⟨

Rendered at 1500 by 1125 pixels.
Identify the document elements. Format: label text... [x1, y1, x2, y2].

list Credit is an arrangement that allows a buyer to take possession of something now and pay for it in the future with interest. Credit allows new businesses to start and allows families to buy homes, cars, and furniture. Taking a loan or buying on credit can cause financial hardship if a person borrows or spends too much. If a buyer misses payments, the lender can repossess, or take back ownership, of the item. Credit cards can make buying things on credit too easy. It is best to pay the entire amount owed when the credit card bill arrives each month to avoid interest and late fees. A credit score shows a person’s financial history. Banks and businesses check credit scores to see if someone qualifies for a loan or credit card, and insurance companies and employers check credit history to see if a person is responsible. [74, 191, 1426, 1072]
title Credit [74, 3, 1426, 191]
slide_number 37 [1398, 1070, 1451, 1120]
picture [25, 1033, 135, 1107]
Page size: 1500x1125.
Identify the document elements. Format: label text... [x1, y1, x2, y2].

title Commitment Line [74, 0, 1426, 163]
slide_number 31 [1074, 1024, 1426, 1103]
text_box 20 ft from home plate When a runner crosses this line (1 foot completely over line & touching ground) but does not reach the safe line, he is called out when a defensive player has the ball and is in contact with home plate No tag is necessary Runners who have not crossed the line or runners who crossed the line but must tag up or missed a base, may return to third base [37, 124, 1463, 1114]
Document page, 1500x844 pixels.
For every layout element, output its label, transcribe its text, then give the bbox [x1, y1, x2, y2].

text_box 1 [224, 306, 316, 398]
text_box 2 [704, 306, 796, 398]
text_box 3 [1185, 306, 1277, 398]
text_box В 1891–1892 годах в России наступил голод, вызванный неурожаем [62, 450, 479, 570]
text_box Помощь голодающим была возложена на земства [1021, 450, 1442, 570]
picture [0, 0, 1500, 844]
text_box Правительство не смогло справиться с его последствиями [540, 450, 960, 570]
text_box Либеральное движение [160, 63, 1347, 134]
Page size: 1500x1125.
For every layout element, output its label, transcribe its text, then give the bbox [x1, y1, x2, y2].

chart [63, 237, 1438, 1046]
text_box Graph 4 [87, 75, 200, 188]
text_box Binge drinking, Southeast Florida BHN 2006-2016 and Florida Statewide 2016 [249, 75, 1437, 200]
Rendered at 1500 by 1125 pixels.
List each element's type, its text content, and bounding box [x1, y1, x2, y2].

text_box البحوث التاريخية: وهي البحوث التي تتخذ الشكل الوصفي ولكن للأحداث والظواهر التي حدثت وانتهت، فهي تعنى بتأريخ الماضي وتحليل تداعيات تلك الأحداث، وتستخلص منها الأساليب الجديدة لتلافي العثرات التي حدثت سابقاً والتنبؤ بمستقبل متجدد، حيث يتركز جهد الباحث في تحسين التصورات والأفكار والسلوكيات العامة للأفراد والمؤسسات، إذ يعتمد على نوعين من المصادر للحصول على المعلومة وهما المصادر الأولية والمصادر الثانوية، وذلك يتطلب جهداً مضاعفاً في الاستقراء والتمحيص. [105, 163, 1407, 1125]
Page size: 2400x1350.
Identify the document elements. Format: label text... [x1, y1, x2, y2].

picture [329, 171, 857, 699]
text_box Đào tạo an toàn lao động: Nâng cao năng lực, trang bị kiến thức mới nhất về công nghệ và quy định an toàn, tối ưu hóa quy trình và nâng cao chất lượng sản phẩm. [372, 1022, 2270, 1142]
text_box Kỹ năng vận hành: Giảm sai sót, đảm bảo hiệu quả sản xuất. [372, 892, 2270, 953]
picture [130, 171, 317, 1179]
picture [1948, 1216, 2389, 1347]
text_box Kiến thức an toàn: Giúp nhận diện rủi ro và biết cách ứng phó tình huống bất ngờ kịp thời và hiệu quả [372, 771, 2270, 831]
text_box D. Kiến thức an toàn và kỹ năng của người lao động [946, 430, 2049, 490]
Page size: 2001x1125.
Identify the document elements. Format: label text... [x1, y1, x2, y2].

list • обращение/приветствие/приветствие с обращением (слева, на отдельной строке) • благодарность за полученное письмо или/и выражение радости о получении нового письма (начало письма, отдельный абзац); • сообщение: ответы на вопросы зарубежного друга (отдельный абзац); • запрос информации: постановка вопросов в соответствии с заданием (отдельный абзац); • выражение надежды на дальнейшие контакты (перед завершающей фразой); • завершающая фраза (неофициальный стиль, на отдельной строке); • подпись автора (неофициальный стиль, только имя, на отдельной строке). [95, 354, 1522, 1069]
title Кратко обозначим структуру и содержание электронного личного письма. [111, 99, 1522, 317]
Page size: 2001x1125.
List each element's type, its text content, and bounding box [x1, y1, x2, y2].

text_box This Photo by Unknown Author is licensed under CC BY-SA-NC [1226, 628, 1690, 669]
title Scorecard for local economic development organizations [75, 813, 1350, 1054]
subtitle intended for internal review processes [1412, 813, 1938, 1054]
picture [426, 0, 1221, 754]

⟩

Instruction:
The expected result is every record above, duplicated exactly.

Written reply:
Rendered at 1500 by 1125 pixels.
Identify the document elements. Format: label text... [x1, y1, x2, y2].

list Credit is an arrangement that allows a buyer to take possession of something now and pay for it in the future with interest. Credit allows new businesses to start and allows families to buy homes, cars, and furniture. Taking a loan or buying on credit can cause financial hardship if a person borrows or spends too much. If a buyer misses payments, the lender can repossess, or take back ownership, of the item. Credit cards can make buying things on credit too easy. It is best to pay the entire amount owed when the credit card bill arrives each month to avoid interest and late fees. A credit score shows a person’s financial history. Banks and businesses check credit scores to see if someone qualifies for a loan or credit card, and insurance companies and employers check credit history to see if a person is responsible. [74, 191, 1426, 1072]
title Credit [74, 3, 1426, 191]
slide_number 37 [1398, 1070, 1451, 1120]
picture [25, 1033, 135, 1107]
Page size: 1500x1125.
Identify the document elements. Format: label text... [x1, y1, x2, y2].

title Commitment Line [74, 0, 1426, 163]
slide_number 31 [1074, 1024, 1426, 1103]
text_box 20 ft from home plate When a runner crosses this line (1 foot completely over line & touching ground) but does not reach the safe line, he is called out when a defensive player has the ball and is in contact with home plate No tag is necessary Runners who have not crossed the line or runners who crossed the line but must tag up or missed a base, may return to third base [37, 124, 1463, 1114]
Document page, 1500x844 pixels.
For every layout element, output its label, transcribe its text, then give the bbox [x1, y1, x2, y2].

text_box 1 [224, 306, 316, 398]
text_box 2 [704, 306, 796, 398]
text_box 3 [1185, 306, 1277, 398]
text_box В 1891–1892 годах в России наступил голод, вызванный неурожаем [62, 450, 479, 570]
text_box Помощь голодающим была возложена на земства [1021, 450, 1442, 570]
picture [0, 0, 1500, 844]
text_box Правительство не смогло справиться с его последствиями [540, 450, 960, 570]
text_box Либеральное движение [160, 63, 1347, 134]
Page size: 1500x1125.
For every layout element, output its label, transcribe its text, then give the bbox [x1, y1, x2, y2].

chart [63, 237, 1438, 1046]
text_box Graph 4 [87, 75, 200, 188]
text_box Binge drinking, Southeast Florida BHN 2006-2016 and Florida Statewide 2016 [249, 75, 1437, 200]
Rendered at 1500 by 1125 pixels.
List each element's type, its text content, and bounding box [x1, y1, x2, y2].

text_box البحوث التاريخية: وهي البحوث التي تتخذ الشكل الوصفي ولكن للأحداث والظواهر التي حدثت وانتهت، فهي تعنى بتأريخ الماضي وتحليل تداعيات تلك الأحداث، وتستخلص منها الأساليب الجديدة لتلافي العثرات التي حدثت سابقاً والتنبؤ بمستقبل متجدد، حيث يتركز جهد الباحث في تحسين التصورات والأفكار والسلوكيات العامة للأفراد والمؤسسات، إذ يعتمد على نوعين من المصادر للحصول على المعلومة وهما المصادر الأولية والمصادر الثانوية، وذلك يتطلب جهداً مضاعفاً في الاستقراء والتمحيص. [105, 163, 1407, 1125]
Page size: 2400x1350.
Identify the document elements. Format: label text... [x1, y1, x2, y2].

picture [329, 171, 857, 699]
text_box Đào tạo an toàn lao động: Nâng cao năng lực, trang bị kiến thức mới nhất về công nghệ và quy định an toàn, tối ưu hóa quy trình và nâng cao chất lượng sản phẩm. [372, 1022, 2270, 1142]
text_box Kỹ năng vận hành: Giảm sai sót, đảm bảo hiệu quả sản xuất. [372, 892, 2270, 953]
picture [130, 171, 317, 1179]
picture [1948, 1216, 2389, 1347]
text_box Kiến thức an toàn: Giúp nhận diện rủi ro và biết cách ứng phó tình huống bất ngờ kịp thời và hiệu quả [372, 771, 2270, 831]
text_box D. Kiến thức an toàn và kỹ năng của người lao động [946, 430, 2049, 490]
Page size: 2001x1125.
Identify the document elements. Format: label text... [x1, y1, x2, y2].

list • обращение/приветствие/приветствие с обращением (слева, на отдельной строке) • благодарность за полученное письмо или/и выражение радости о получении нового письма (начало письма, отдельный абзац); • сообщение: ответы на вопросы зарубежного друга (отдельный абзац); • запрос информации: постановка вопросов в соответствии с заданием (отдельный абзац); • выражение надежды на дальнейшие контакты (перед завершающей фразой); • завершающая фраза (неофициальный стиль, на отдельной строке); • подпись автора (неофициальный стиль, только имя, на отдельной строке). [95, 354, 1522, 1069]
title Кратко обозначим структуру и содержание электронного личного письма. [111, 99, 1522, 317]
Page size: 2001x1125.
List each element's type, its text content, and bounding box [x1, y1, x2, y2].

text_box This Photo by Unknown Author is licensed under CC BY-SA-NC [1226, 628, 1690, 669]
title Scorecard for local economic development organizations [75, 813, 1350, 1054]
subtitle intended for internal review processes [1412, 813, 1938, 1054]
picture [426, 0, 1221, 754]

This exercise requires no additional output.